BRIEF:
Restating the records exactly is the whole task.

• • • • • • •

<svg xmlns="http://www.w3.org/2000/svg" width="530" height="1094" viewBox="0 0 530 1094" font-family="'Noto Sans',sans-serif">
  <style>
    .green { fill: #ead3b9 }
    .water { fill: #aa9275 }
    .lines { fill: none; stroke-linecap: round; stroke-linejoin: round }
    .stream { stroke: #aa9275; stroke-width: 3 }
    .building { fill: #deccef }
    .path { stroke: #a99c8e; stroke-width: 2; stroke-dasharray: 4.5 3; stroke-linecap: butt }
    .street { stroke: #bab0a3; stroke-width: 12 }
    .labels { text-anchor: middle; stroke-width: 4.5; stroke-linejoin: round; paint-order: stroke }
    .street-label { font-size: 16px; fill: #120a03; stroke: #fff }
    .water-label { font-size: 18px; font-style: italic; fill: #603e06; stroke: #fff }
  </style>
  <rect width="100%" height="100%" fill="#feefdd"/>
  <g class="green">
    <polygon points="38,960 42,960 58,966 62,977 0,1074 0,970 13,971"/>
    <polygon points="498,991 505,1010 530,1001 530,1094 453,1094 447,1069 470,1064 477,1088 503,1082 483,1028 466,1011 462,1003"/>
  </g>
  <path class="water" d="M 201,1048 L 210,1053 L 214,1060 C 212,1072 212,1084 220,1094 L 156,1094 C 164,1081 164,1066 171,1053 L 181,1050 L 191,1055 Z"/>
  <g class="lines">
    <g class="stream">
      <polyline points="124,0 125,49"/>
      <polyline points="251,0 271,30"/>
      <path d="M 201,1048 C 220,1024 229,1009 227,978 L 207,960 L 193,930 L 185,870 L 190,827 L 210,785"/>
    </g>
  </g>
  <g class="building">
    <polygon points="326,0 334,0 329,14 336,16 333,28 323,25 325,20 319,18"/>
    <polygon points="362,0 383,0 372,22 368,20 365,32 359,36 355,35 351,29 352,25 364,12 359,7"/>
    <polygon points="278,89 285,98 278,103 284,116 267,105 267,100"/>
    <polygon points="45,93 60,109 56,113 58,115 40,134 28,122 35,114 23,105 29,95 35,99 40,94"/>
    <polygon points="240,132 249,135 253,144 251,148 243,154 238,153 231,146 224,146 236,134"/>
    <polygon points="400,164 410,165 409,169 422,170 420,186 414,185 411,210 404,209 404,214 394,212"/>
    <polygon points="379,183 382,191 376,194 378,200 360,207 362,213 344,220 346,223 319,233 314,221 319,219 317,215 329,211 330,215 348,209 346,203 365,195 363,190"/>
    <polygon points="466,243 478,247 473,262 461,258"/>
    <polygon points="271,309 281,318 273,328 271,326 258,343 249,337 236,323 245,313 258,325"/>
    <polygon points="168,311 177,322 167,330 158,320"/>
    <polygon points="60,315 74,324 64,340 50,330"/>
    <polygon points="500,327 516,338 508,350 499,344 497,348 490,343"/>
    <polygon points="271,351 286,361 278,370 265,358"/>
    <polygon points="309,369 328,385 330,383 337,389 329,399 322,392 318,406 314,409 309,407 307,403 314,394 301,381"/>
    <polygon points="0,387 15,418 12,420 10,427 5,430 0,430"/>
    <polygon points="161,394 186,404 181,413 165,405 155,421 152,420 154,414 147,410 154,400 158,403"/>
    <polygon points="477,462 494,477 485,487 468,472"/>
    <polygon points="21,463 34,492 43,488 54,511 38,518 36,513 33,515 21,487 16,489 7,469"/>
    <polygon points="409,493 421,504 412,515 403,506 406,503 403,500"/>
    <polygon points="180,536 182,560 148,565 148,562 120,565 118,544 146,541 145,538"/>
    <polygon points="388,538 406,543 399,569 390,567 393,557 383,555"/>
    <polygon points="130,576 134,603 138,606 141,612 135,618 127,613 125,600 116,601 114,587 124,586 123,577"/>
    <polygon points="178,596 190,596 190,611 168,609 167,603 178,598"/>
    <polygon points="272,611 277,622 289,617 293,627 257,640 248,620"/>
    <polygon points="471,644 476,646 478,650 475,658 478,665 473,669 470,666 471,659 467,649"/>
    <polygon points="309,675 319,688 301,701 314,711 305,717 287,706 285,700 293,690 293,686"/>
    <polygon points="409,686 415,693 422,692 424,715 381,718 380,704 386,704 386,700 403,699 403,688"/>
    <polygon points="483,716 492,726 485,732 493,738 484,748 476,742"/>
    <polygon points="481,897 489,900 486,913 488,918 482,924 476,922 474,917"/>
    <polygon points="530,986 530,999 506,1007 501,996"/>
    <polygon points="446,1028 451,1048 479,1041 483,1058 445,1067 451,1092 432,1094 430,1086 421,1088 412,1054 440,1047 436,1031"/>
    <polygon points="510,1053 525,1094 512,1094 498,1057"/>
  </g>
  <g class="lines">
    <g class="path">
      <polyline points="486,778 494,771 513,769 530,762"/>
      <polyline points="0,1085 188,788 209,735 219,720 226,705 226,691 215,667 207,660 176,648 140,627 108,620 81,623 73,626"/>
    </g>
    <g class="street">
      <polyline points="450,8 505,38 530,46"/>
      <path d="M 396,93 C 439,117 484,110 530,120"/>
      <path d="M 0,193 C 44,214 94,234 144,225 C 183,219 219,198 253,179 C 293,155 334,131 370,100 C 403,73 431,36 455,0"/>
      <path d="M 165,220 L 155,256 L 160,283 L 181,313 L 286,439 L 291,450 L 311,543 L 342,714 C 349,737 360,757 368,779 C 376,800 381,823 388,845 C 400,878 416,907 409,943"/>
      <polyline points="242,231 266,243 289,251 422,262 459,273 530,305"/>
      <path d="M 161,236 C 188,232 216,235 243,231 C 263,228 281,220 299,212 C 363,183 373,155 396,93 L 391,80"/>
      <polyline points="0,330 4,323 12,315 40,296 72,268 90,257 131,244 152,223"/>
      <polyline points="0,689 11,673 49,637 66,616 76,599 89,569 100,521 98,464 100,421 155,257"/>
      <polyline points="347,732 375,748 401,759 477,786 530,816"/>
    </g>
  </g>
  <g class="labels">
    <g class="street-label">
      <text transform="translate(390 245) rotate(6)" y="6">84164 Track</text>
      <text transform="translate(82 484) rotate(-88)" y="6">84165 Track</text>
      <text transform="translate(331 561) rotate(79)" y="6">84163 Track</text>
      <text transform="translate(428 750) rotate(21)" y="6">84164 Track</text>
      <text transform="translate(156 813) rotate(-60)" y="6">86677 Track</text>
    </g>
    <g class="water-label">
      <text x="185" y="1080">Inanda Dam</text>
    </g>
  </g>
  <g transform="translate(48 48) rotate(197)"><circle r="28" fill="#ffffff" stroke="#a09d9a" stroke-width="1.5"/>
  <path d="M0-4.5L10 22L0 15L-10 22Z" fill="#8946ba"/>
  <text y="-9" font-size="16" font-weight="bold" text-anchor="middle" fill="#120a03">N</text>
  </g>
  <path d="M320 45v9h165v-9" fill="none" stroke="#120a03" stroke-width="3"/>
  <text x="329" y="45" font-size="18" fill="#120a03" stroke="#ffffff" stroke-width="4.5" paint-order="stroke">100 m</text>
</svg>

• • • • • • •

ANSWER FOR THE TASK:
<svg xmlns="http://www.w3.org/2000/svg" width="530" height="1094" viewBox="0 0 530 1094" font-family="'Noto Sans',sans-serif">
  <style>
    .green { fill: #ead3b9 }
    .water { fill: #aa9275 }
    .lines { fill: none; stroke-linecap: round; stroke-linejoin: round }
    .stream { stroke: #aa9275; stroke-width: 3 }
    .building { fill: #deccef }
    .path { stroke: #a99c8e; stroke-width: 2; stroke-dasharray: 4.5 3; stroke-linecap: butt }
    .street { stroke: #bab0a3; stroke-width: 12 }
    .labels { text-anchor: middle; stroke-width: 4.5; stroke-linejoin: round; paint-order: stroke }
    .street-label { font-size: 16px; fill: #120a03; stroke: #fff }
    .water-label { font-size: 18px; font-style: italic; fill: #603e06; stroke: #fff }
  </style>
  <rect width="100%" height="100%" fill="#feefdd"/>
  <g class="green">
    <polygon points="38,960 42,960 58,966 62,977 0,1074 0,970 13,971"/>
    <polygon points="498,991 505,1010 530,1001 530,1094 453,1094 447,1069 470,1064 477,1088 503,1082 483,1028 466,1011 462,1003"/>
  </g>
  <path class="water" d="M 201,1048 L 210,1053 L 214,1060 C 212,1072 212,1084 220,1094 L 156,1094 C 164,1081 164,1066 171,1053 L 181,1050 L 191,1055 Z"/>
  <g class="lines">
    <g class="stream">
      <polyline points="124,0 125,49"/>
      <polyline points="251,0 271,30"/>
      <path d="M 201,1048 C 220,1024 229,1009 227,978 L 207,960 L 193,930 L 185,870 L 190,827 L 210,785"/>
    </g>
  </g>
  <g class="building">
    <polygon points="326,0 334,0 329,14 336,16 333,28 323,25 325,20 319,18"/>
    <polygon points="362,0 383,0 372,22 368,20 365,32 359,36 355,35 351,29 352,25 364,12 359,7"/>
    <polygon points="278,89 285,98 278,103 284,116 267,105 267,100"/>
    <polygon points="45,93 60,109 56,113 58,115 40,134 28,122 35,114 23,105 29,95 35,99 40,94"/>
    <polygon points="240,132 249,135 253,144 251,148 243,154 238,153 231,146 224,146 236,134"/>
    <polygon points="400,164 410,165 409,169 422,170 420,186 414,185 411,210 404,209 404,214 394,212"/>
    <polygon points="379,183 382,191 376,194 378,200 360,207 362,213 344,220 346,223 319,233 314,221 319,219 317,215 329,211 330,215 348,209 346,203 365,195 363,190"/>
    <polygon points="466,243 478,247 473,262 461,258"/>
    <polygon points="271,309 281,318 273,328 271,326 258,343 249,337 236,323 245,313 258,325"/>
    <polygon points="168,311 177,322 167,330 158,320"/>
    <polygon points="60,315 74,324 64,340 50,330"/>
    <polygon points="500,327 516,338 508,350 499,344 497,348 490,343"/>
    <polygon points="271,351 286,361 278,370 265,358"/>
    <polygon points="309,369 328,385 330,383 337,389 329,399 322,392 318,406 314,409 309,407 307,403 314,394 301,381"/>
    <polygon points="0,387 15,418 12,420 10,427 5,430 0,430"/>
    <polygon points="161,394 186,404 181,413 165,405 155,421 152,420 154,414 147,410 154,400 158,403"/>
    <polygon points="477,462 494,477 485,487 468,472"/>
    <polygon points="21,463 34,492 43,488 54,511 38,518 36,513 33,515 21,487 16,489 7,469"/>
    <polygon points="409,493 421,504 412,515 403,506 406,503 403,500"/>
    <polygon points="180,536 182,560 148,565 148,562 120,565 118,544 146,541 145,538"/>
    <polygon points="388,538 406,543 399,569 390,567 393,557 383,555"/>
    <polygon points="130,576 134,603 138,606 141,612 135,618 127,613 125,600 116,601 114,587 124,586 123,577"/>
    <polygon points="178,596 190,596 190,611 168,609 167,603 178,598"/>
    <polygon points="272,611 277,622 289,617 293,627 257,640 248,620"/>
    <polygon points="471,644 476,646 478,650 475,658 478,665 473,669 470,666 471,659 467,649"/>
    <polygon points="309,675 319,688 301,701 314,711 305,717 287,706 285,700 293,690 293,686"/>
    <polygon points="409,686 415,693 422,692 424,715 381,718 380,704 386,704 386,700 403,699 403,688"/>
    <polygon points="483,716 492,726 485,732 493,738 484,748 476,742"/>
    <polygon points="481,897 489,900 486,913 488,918 482,924 476,922 474,917"/>
    <polygon points="530,986 530,999 506,1007 501,996"/>
    <polygon points="446,1028 451,1048 479,1041 483,1058 445,1067 451,1092 432,1094 430,1086 421,1088 412,1054 440,1047 436,1031"/>
    <polygon points="510,1053 525,1094 512,1094 498,1057"/>
  </g>
  <g class="lines">
    <g class="path">
      <polyline points="486,778 494,771 513,769 530,762"/>
      <polyline points="0,1085 188,788 209,735 219,720 226,705 226,691 215,667 207,660 176,648 140,627 108,620 81,623 73,626"/>
    </g>
    <g class="street">
      <polyline points="450,8 505,38 530,46"/>
      <path d="M 396,93 C 439,117 484,110 530,120"/>
      <path d="M 0,193 C 44,214 94,234 144,225 C 183,219 219,198 253,179 C 293,155 334,131 370,100 C 403,73 431,36 455,0"/>
      <path d="M 165,220 L 155,256 L 160,283 L 181,313 L 286,439 L 291,450 L 311,543 L 342,714 C 349,737 360,757 368,779 C 376,800 381,823 388,845 C 400,878 416,907 409,943"/>
      <polyline points="242,231 266,243 289,251 422,262 459,273 530,305"/>
      <path d="M 161,236 C 188,232 216,235 243,231 C 263,228 281,220 299,212 C 363,183 373,155 396,93 L 391,80"/>
      <polyline points="0,330 4,323 12,315 40,296 72,268 90,257 131,244 152,223"/>
      <polyline points="0,689 11,673 49,637 66,616 76,599 89,569 100,521 98,464 100,421 155,257"/>
      <polyline points="347,732 375,748 401,759 477,786 530,816"/>
    </g>
  </g>
  <g class="labels">
    <g class="street-label">
      <text transform="translate(390 245) rotate(6)" y="6">84164 Track</text>
      <text transform="translate(82 484) rotate(-88)" y="6">84165 Track</text>
      <text transform="translate(331 561) rotate(79)" y="6">84163 Track</text>
      <text transform="translate(428 750) rotate(21)" y="6">84164 Track</text>
      <text transform="translate(156 813) rotate(-60)" y="6">86677 Track</text>
    </g>
    <g class="water-label">
      <text x="185" y="1080">Inanda Dam</text>
    </g>
  </g>
  <g transform="translate(48 48) rotate(197)"><circle r="28" fill="#ffffff" stroke="#a09d9a" stroke-width="1.5"/>
  <path d="M0-4.5L10 22L0 15L-10 22Z" fill="#8946ba"/>
  <text y="-9" font-size="16" font-weight="bold" text-anchor="middle" fill="#120a03">N</text>
  </g>
  <path d="M320 45v9h165v-9" fill="none" stroke="#120a03" stroke-width="3"/>
  <text x="329" y="45" font-size="18" fill="#120a03" stroke="#ffffff" stroke-width="4.5" paint-order="stroke">100 m</text>
</svg>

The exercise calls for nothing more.